▸ **Exercise**
Copy everything from the beginning of the data below down to and including the line containing "19 Kommentare". Reproduce each line unchanged.

[[ Extracted information, beginning ]]

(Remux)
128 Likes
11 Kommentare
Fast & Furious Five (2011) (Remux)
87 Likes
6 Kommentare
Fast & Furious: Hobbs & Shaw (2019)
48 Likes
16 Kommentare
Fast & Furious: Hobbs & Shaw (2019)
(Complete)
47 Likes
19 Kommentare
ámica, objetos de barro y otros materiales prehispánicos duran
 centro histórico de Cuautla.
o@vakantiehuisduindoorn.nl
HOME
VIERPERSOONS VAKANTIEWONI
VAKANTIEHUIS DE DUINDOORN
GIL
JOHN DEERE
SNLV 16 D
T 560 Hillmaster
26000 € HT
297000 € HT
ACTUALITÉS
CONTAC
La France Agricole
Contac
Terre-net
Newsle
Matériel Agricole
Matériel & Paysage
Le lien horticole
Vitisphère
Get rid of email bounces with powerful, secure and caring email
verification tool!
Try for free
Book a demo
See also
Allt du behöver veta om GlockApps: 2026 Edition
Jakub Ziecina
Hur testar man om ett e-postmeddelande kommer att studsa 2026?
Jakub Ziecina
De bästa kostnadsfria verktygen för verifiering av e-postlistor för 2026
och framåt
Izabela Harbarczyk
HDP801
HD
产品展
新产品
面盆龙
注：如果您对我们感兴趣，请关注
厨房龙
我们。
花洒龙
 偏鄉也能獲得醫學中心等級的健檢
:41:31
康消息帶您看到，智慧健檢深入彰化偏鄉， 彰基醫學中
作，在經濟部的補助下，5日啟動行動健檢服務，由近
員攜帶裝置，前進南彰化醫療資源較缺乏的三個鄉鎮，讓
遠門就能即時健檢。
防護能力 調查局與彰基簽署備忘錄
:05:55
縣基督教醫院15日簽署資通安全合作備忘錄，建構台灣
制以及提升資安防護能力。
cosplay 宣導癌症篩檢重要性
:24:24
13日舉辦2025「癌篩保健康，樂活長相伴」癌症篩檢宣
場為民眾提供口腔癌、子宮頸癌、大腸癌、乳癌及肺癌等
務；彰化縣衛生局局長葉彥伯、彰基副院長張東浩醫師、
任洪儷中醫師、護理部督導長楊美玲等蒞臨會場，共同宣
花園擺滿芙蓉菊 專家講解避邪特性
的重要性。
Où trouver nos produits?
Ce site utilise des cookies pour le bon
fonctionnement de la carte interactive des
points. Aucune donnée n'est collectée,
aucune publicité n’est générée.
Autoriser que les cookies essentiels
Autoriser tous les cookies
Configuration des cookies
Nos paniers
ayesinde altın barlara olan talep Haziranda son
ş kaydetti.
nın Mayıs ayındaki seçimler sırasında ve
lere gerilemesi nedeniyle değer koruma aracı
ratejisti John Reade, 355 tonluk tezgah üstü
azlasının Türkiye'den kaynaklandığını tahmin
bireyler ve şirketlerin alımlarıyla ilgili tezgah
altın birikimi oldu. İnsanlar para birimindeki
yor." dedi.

[[ Extracted information, end ]]

▸ **Exercise response**
(Remux)
128 Likes
11 Kommentare
Fast & Furious Five (2011) (Remux)
87 Likes
6 Kommentare
Fast & Furious: Hobbs & Shaw (2019)
48 Likes
16 Kommentare
Fast & Furious: Hobbs & Shaw (2019)
(Complete)
47 Likes
19 Kommentare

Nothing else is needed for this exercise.